O Supremo Tribunal dos EUA decidiu por unanimidade que a Cox Communications não pode ser responsabilizada pela pirataria musical cometida pelos seus utilizadores, rejeitando uma ação judicial milionária movida por grandes editoras.
Juntamente com dezenas de outros detentores de direitos, Universal Music Group, Sony Music Entertainment e Warner Music processaram inicialmente a Cox Communications – a maior unidade da Cox Enterprises de propriedade privada e o terceiro maior fornecedor de serviços de banda larga nos EUA – em 2018, depois de terem sido enviadas dezenas de milhares de avisos sinalizando violação de músicas protegidas por direitos autorais. No ano seguinte, as gravadoras venceram o processo com um prêmio de US$ 1 bilhão.
Mas em 2024, o 4.º Tribunal de Apelações do Circuito dos EUA, em Richmond, Virgínia, decidiu que os mil milhões de dólares em danos não eram justificados e que um tribunal distrital federal deveria realizar um novo julgamento para decidir um montante apropriado.

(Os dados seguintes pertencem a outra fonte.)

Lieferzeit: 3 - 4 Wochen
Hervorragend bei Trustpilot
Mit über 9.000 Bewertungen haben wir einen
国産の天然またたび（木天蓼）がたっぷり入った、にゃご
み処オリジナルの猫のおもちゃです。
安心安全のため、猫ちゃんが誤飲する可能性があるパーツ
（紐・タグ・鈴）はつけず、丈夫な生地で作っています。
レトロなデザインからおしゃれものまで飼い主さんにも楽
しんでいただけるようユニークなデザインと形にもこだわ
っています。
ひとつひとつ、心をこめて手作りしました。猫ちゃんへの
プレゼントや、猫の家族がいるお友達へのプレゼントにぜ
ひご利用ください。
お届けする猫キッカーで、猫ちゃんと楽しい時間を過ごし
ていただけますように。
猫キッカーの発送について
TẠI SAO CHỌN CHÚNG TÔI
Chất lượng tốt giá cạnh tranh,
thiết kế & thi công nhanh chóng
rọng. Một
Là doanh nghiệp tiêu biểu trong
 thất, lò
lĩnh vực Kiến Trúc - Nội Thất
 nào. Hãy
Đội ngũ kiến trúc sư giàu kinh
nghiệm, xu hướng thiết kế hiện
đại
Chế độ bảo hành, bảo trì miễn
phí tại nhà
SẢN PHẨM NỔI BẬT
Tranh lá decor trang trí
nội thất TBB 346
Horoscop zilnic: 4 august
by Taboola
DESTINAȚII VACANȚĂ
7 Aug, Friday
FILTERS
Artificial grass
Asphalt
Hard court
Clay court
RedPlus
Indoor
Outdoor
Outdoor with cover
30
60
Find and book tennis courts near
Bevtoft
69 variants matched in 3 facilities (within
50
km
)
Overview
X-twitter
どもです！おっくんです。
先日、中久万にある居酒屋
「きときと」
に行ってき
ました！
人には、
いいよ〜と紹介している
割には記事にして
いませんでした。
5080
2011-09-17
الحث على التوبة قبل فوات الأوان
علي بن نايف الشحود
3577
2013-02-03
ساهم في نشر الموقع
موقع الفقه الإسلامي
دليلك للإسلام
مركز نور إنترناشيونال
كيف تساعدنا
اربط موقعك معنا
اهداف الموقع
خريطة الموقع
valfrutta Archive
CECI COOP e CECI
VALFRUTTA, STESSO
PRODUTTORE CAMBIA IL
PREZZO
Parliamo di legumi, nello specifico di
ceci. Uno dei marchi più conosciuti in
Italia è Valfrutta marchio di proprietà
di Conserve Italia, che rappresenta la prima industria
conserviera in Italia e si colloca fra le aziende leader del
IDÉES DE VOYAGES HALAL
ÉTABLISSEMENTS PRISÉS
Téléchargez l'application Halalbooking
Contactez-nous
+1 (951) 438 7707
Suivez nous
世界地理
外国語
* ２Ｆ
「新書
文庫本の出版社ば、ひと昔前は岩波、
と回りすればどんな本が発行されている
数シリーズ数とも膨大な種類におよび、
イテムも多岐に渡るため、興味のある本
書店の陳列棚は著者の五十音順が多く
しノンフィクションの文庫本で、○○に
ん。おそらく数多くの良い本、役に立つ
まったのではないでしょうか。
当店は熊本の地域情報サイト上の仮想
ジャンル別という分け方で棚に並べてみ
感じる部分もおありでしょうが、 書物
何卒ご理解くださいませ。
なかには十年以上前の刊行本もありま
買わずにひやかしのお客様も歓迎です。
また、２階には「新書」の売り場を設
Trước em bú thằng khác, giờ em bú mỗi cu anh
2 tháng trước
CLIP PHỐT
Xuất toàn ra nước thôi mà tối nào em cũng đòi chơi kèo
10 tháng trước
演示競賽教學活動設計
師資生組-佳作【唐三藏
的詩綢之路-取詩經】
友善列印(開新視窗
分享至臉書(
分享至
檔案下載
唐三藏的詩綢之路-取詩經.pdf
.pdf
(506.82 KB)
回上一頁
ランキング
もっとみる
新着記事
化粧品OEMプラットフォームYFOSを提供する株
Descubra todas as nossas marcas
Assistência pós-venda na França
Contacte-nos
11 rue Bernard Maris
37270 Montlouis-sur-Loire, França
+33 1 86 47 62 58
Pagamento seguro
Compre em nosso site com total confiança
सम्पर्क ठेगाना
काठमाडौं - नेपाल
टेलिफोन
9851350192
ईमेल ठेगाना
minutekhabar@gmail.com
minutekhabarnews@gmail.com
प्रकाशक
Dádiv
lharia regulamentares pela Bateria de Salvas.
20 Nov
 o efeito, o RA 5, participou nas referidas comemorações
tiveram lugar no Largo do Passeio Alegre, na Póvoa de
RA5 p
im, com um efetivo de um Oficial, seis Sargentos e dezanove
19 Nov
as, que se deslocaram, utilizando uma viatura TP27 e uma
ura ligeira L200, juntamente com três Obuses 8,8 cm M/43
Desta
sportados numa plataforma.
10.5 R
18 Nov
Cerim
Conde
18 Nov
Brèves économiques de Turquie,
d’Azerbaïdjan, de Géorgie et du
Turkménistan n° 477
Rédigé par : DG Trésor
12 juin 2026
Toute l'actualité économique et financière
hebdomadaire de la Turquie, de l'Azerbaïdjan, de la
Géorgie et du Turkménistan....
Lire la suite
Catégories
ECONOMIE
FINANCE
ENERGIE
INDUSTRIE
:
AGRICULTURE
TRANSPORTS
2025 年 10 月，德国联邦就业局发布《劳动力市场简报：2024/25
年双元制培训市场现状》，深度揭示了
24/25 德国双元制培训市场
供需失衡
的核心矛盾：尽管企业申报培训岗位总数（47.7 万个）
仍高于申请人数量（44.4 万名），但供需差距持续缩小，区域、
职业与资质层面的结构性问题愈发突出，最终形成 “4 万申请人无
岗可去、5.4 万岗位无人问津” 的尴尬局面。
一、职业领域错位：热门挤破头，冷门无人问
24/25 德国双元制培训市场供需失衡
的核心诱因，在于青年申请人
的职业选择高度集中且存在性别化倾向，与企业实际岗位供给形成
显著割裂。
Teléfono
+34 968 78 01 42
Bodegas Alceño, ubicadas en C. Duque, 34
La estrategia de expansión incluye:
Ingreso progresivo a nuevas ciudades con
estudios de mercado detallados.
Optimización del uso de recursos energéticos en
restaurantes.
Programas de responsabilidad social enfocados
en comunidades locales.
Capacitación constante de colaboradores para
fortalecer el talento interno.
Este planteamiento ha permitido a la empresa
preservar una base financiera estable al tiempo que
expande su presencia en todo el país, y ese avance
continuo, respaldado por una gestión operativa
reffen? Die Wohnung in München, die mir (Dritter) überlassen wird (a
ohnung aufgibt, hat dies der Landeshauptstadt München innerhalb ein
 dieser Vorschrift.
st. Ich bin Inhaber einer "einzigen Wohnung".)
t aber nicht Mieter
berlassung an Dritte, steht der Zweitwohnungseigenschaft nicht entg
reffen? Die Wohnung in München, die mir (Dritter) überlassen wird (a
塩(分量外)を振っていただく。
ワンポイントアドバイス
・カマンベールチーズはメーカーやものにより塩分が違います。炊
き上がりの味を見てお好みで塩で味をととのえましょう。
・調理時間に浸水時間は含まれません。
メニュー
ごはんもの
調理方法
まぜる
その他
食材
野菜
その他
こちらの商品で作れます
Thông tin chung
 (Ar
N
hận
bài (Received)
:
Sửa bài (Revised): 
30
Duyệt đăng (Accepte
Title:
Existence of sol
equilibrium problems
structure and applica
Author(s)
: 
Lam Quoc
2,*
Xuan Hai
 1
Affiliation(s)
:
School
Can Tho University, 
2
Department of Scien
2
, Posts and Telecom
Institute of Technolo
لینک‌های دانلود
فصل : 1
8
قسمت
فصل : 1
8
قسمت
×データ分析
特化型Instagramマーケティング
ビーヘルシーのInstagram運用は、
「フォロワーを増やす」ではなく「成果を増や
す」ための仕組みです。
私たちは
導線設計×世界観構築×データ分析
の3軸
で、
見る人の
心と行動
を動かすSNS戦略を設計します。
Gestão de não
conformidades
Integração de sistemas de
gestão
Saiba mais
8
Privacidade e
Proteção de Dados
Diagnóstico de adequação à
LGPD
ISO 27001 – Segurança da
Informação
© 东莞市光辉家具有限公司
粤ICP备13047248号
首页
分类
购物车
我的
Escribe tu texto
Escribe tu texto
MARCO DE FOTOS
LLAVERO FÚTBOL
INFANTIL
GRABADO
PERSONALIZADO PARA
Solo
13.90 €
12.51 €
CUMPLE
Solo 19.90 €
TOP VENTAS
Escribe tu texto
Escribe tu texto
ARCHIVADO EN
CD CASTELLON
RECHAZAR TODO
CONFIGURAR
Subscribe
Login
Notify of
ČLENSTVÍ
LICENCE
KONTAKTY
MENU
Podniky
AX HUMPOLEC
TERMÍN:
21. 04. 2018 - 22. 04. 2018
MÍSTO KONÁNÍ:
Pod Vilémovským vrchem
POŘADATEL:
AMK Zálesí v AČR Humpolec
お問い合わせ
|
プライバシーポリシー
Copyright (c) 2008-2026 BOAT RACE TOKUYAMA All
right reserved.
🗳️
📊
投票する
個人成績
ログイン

A Suprema Corte decidiu o caso em junho passado, e as alegações orais foram realizadas em dezembro.
Na decisão, o juiz Clarence Thomas escreveu: “De acordo com nossos precedentes, uma empresa não é responsável como infratora de direitos autorais por meramente fornecer um serviço ao público em geral com conhecimento de que será usado por alguns para infringir direitos autorais. Consequentemente, nós revertemos”.
Ele também esclareceu: “A Cox fornecia serviços de Internet aos seus assinantes, mas não pretendia que esse serviço fosse usado para cometer violações de direitos autorais. Responsabilizar Cox apenas por não encerrar o serviço de Internet para contas infratoras expandiria a responsabilidade secundária de direitos autorais além de nossos precedentes.”
Em comunicado compartilhado com VariedadeCox Communications disse: “A opinião unânime da Suprema Corte é uma vitória decisiva para a indústria de banda larga e para o povo americano que depende de um serviço confiável de Internet. Esta opinião afirma que os provedores de serviços de Internet não são policiais de direitos autorais e não devem ser responsabilizados pelas ações de seus clientes – e depois de anos de batalha nos tribunais de primeira instância e de apelação, encerramos definitivamente as aspirações da indústria musical de despejos em massa da Internet.
“Os provedores de serviços de Internet fornecem a infraestrutura crítica de comunicações para milhões de americanos”, continua a declaração. “A decisão de hoje permite-nos concentrar-nos nos nossos objetivos de preservar o acesso aberto à Internet, proteger a privacidade dos consumidores e garantir que a banda larga continua a ser um recurso confiável para as famílias e empresas nas comunidades que servimos.”
Mitch Glazier, presidente e CEO da RIAA, disse em um comunicado: “Estamos decepcionados com a decisão do Tribunal que anulou a determinação do júri de que a Cox Communications contribuiu para a violação de direitos autorais em grande escala, com base em evidências contundentes de que a empresa facilitou conscientemente o roubo. Para ser eficaz, a lei de direitos autorais deve proteger os criadores e os mercados de infrações prejudiciais e os legisladores devem analisar atentamente o impacto desta decisão. A decisão do Tribunal é restrita, aplicando-se apenas a casos de ‘infração contributiva’ envolvendo réus como Cox que o fazem. não copiam, hospedam, distribuem ou publicam material infrator, nem controlam ou induzem tal atividade.”
Os representantes da Sony, Warner e Universal não responderam imediatamente a Variedadepedido de comentário.